### Work request:
Without any of the pictures, set down the data below exactly.

### Information provided:

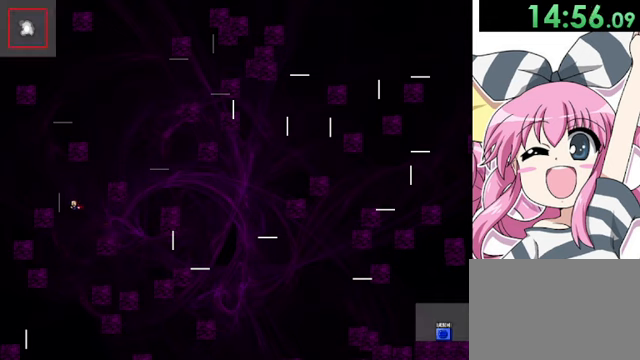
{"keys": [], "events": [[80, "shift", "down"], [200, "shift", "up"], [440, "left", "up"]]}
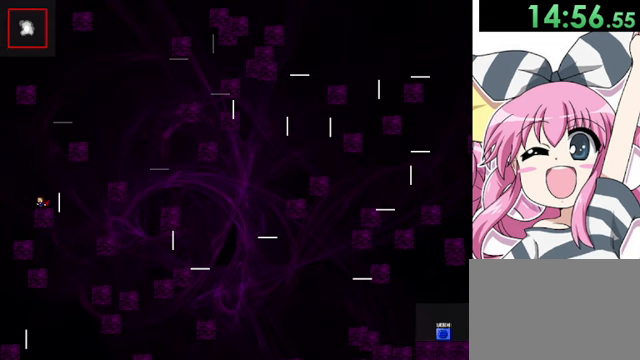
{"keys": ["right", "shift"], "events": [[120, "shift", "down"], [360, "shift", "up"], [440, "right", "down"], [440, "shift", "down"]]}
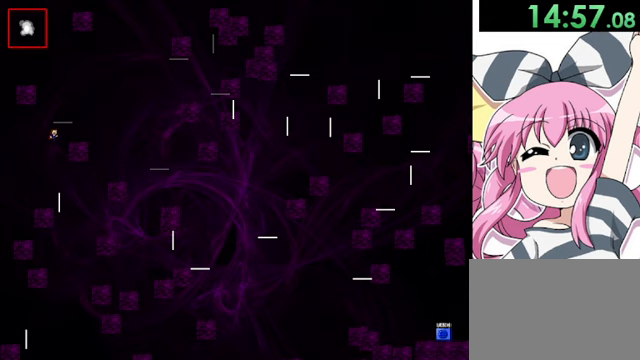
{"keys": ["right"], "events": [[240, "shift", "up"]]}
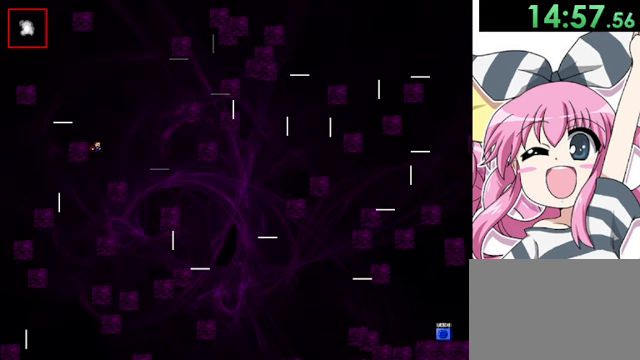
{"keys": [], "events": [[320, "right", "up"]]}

### Answer below:
{"keys": [], "events": [[80, "shift", "down"], [200, "shift", "up"], [440, "left", "up"]]}
{"keys": ["right", "shift"], "events": [[120, "shift", "down"], [360, "shift", "up"], [440, "right", "down"], [440, "shift", "down"]]}
{"keys": ["right"], "events": [[240, "shift", "up"]]}
{"keys": [], "events": [[320, "right", "up"]]}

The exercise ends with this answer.